Si conoscono i risultati spiacevoli che a volte seguono a un doppio castigo. Prendiamo il caso di un ragazzo che deve portare a casa una brutta pagella. Per la paura di venir picchiato, non la mostrerà ai genitori e poi, per non venire punito a scuola, la marinerà, oppure imiterà la firma dei genitori sulla pagella. Non dobbiamo sopravvalutare questi fatti, ma non dobbiamo nemmeno considerarli con leggerezza. Bisogna invece sempre considerare il fanciullo nell'ambito delle varie componenti del suo ambiente. Ci dobbiamo chiedere: cosa succederà per quello che gli sto facendo? Che effetto avrà ciò su questo fanciullo? Che sicurezza ho io che ciò che faccio avrò un benefico effetto su di lui? E' arrivato il ragazzo al punto di poter sopportare questo peso e sarà in grado di imparare qualcosa di costruttivo da esso?

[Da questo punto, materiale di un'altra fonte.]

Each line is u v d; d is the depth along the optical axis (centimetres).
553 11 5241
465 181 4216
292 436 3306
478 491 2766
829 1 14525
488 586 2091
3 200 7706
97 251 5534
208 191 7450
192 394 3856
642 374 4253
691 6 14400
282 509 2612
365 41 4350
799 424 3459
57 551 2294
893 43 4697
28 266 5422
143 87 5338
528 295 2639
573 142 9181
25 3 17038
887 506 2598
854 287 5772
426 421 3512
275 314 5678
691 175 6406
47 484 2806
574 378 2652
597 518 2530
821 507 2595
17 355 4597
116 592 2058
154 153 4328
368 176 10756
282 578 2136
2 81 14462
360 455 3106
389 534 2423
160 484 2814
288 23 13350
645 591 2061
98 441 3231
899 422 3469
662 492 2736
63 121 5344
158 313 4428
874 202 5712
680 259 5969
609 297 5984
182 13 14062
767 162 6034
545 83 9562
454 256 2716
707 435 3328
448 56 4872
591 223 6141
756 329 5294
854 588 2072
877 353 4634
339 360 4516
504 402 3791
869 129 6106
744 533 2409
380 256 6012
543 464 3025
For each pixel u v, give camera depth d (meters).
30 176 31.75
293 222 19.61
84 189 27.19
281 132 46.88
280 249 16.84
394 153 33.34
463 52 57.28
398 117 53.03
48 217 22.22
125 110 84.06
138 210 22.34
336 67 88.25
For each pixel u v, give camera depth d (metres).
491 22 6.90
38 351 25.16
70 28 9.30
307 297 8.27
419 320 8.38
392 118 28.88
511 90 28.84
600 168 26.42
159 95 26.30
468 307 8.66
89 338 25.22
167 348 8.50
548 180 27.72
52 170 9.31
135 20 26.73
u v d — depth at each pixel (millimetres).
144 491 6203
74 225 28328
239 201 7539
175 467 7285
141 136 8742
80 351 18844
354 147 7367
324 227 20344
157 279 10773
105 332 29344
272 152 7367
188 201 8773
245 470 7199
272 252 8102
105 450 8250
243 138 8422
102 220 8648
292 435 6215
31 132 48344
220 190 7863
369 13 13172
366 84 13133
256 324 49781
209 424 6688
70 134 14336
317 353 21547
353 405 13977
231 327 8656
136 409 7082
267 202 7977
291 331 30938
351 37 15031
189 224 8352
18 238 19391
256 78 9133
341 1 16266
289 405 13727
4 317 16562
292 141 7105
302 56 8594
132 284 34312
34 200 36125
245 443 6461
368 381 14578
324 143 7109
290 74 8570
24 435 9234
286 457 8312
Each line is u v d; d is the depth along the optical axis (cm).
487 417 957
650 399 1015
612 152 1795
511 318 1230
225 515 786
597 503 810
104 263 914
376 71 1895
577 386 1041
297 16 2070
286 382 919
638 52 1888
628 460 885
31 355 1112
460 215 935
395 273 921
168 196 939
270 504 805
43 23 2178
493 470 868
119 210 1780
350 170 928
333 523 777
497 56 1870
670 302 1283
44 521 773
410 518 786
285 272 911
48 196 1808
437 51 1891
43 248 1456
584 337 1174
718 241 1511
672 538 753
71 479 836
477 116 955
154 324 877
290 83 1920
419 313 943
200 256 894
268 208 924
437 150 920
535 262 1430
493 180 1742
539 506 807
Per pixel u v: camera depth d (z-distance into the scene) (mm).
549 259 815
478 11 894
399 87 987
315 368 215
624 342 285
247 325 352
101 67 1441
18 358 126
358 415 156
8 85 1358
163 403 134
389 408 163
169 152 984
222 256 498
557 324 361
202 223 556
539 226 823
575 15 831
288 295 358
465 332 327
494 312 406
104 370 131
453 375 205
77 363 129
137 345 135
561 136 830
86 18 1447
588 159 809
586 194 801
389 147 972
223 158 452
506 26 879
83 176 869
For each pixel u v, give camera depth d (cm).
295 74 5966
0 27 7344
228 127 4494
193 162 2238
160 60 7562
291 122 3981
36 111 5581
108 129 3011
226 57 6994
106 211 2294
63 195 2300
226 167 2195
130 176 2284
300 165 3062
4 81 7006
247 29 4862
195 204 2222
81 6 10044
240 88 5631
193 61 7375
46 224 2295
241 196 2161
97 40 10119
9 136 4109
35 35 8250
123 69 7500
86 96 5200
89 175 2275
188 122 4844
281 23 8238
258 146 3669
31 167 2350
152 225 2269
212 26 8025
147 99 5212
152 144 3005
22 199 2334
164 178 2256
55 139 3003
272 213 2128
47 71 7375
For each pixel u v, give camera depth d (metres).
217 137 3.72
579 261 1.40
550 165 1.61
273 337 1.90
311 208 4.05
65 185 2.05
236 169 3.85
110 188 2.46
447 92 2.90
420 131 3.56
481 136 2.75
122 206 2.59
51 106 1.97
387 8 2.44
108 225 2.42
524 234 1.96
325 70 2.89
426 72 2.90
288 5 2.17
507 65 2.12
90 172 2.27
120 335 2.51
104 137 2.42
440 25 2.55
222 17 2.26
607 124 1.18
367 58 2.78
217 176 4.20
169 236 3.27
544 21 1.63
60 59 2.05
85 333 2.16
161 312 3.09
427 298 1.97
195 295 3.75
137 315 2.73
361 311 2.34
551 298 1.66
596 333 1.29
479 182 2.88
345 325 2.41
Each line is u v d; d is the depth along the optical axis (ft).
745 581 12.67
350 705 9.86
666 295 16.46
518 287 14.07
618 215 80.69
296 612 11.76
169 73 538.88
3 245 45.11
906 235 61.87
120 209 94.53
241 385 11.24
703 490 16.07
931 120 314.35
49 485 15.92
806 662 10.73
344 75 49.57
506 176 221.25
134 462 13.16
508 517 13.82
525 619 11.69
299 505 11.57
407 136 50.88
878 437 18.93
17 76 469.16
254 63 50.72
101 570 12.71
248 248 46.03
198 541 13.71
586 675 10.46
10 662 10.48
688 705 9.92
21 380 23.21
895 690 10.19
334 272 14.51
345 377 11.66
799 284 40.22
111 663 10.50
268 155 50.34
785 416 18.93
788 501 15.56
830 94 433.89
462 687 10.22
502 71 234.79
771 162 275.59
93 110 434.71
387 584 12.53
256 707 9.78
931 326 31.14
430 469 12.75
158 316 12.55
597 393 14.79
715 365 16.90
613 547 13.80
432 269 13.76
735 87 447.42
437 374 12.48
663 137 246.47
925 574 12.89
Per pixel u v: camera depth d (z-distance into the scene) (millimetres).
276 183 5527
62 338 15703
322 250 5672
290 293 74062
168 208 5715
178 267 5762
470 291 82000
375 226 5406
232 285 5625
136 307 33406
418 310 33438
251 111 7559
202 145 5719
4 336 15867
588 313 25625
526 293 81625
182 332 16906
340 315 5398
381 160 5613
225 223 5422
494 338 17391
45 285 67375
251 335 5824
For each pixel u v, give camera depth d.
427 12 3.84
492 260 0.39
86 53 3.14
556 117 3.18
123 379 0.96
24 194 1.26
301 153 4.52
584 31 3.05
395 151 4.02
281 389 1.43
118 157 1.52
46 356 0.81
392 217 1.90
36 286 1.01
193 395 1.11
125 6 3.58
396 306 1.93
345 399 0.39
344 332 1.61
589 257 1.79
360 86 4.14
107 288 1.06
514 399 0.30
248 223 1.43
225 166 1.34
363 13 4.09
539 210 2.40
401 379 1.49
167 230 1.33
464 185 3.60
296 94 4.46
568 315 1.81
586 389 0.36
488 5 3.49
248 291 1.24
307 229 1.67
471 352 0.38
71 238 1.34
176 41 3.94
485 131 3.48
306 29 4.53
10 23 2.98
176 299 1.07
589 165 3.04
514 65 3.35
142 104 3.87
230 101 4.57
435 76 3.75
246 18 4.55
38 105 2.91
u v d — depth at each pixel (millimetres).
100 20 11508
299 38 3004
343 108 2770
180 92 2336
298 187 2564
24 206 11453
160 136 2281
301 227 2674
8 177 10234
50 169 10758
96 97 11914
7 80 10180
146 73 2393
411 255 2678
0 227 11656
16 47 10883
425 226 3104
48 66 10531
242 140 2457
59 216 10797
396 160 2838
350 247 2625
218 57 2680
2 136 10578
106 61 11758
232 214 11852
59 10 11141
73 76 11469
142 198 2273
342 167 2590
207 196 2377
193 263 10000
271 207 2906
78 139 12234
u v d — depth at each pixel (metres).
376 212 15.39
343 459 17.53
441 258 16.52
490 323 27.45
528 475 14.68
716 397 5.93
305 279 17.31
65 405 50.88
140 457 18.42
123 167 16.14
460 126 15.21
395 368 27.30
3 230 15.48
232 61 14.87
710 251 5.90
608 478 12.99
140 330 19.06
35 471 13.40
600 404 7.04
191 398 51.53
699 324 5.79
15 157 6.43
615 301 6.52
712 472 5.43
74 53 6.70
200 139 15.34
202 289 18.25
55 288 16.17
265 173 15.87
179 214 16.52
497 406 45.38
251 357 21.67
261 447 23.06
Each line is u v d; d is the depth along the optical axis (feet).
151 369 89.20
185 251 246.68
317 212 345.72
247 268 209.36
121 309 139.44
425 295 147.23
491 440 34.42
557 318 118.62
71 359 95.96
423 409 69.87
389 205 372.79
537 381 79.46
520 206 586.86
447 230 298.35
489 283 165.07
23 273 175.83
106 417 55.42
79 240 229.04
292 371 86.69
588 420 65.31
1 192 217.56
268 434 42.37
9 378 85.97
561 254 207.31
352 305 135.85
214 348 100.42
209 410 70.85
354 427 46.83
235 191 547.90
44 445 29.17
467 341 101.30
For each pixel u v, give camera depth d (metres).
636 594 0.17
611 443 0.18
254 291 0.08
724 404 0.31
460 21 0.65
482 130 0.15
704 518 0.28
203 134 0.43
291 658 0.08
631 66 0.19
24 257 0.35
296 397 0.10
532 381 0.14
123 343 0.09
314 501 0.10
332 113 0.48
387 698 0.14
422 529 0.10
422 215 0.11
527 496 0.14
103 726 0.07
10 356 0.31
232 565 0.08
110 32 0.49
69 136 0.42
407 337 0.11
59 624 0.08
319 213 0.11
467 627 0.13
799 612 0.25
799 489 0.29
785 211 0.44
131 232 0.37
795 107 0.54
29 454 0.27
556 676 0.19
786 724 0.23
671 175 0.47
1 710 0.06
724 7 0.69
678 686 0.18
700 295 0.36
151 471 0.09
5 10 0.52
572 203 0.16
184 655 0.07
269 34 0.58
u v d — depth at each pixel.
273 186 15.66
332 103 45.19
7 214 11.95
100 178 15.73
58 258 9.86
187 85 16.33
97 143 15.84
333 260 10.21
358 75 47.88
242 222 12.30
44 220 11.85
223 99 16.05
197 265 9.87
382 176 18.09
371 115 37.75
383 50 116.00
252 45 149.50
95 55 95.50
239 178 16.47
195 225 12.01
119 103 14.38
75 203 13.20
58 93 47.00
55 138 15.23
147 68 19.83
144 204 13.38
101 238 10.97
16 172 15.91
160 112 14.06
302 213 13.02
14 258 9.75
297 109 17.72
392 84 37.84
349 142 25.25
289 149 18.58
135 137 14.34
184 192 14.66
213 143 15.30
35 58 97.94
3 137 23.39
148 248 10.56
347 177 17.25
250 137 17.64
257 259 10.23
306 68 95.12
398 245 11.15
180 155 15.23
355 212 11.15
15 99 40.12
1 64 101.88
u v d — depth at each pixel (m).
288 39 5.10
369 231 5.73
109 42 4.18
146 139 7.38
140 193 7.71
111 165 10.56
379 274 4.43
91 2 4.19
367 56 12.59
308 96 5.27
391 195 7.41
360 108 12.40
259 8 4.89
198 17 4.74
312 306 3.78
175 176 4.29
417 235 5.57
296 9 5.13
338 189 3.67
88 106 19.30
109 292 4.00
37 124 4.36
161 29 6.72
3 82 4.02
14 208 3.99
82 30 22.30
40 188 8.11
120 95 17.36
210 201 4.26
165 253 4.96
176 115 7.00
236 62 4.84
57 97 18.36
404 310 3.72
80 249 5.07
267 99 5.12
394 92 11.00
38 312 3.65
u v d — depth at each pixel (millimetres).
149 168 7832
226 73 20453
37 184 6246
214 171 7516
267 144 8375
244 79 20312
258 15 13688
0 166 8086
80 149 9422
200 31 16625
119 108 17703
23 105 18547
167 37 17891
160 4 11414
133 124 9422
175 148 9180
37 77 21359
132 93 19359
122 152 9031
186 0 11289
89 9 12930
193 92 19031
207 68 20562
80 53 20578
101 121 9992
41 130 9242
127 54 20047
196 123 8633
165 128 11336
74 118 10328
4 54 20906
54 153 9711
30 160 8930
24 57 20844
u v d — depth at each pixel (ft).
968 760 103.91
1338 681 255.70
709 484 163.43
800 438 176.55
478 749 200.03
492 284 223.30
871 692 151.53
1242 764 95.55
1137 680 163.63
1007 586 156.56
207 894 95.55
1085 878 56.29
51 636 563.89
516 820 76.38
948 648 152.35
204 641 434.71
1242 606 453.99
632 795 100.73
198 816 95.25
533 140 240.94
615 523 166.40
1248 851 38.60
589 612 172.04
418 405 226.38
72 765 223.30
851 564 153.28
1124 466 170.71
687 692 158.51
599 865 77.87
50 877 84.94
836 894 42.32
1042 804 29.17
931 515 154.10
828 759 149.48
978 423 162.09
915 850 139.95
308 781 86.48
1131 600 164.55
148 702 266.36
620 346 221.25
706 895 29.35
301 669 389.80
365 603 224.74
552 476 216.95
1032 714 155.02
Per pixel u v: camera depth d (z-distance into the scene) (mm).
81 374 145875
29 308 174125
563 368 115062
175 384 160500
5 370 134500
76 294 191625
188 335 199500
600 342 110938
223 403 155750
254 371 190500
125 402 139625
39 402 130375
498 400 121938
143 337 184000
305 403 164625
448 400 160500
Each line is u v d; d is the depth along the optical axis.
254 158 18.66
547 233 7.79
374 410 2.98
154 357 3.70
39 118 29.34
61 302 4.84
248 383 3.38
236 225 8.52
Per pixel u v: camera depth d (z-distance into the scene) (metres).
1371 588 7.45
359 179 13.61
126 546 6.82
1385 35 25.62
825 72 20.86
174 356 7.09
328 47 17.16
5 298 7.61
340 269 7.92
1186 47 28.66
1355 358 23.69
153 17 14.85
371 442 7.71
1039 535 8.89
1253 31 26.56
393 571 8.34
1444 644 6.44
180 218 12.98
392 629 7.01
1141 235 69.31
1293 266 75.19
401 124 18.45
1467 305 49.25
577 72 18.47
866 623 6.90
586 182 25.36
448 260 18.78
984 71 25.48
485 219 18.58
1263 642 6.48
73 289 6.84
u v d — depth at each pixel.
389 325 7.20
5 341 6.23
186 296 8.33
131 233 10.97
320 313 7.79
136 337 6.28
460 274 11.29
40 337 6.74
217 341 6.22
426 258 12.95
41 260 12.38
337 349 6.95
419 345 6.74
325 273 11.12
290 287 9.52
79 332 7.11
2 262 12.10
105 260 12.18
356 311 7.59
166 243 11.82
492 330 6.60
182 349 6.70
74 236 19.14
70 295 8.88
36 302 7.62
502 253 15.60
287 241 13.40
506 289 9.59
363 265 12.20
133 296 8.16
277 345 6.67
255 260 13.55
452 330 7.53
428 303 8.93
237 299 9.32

Sappiamo in quanti modi diversi tanto i bambini che gli adulti agiscono alle difficoltà. (...) Chi è abituato a considerare l'uomo un'unità e a osservare i sintomi come facenti parte di una unità, sarà in grado di capire e aiutare un bambino molto meglio di chi, invece, si è abituato a basarsi sui sintomi e li tratta secondo certi rigidi schemi come nel caso di un maestro, che quando un fanciullo non ha fatto i suoi compiti scolastici, avverte immediatamente di ciò i genitori del fanciullo.
Noi stiamo entrando in un'era che porta con sè idee nuove, nuovi metodi e nuove aperture nel campo dell'educazione infantile. La scienza sostituisce le abitudini e le tradizioni ormai sorpassate. La conoscenza che acquistiamo investe il maestro di responsabilità maggiori, ma in compenso gli offre una maggiore comprensione dei problemi dell'infanzia e con essa maggiori possibilità di aiutare i fanciulli che cadono sotto la sua osservazione. La cosa importante che bisogna tenere sempre presente è che una singola manifestazione comportamentale non ha nessun significato se viene isolata dal contesto della personalità globalmente considerata e che saremo in grado di comprenderla solo studiandola in rapporto col resto dell'essere umano.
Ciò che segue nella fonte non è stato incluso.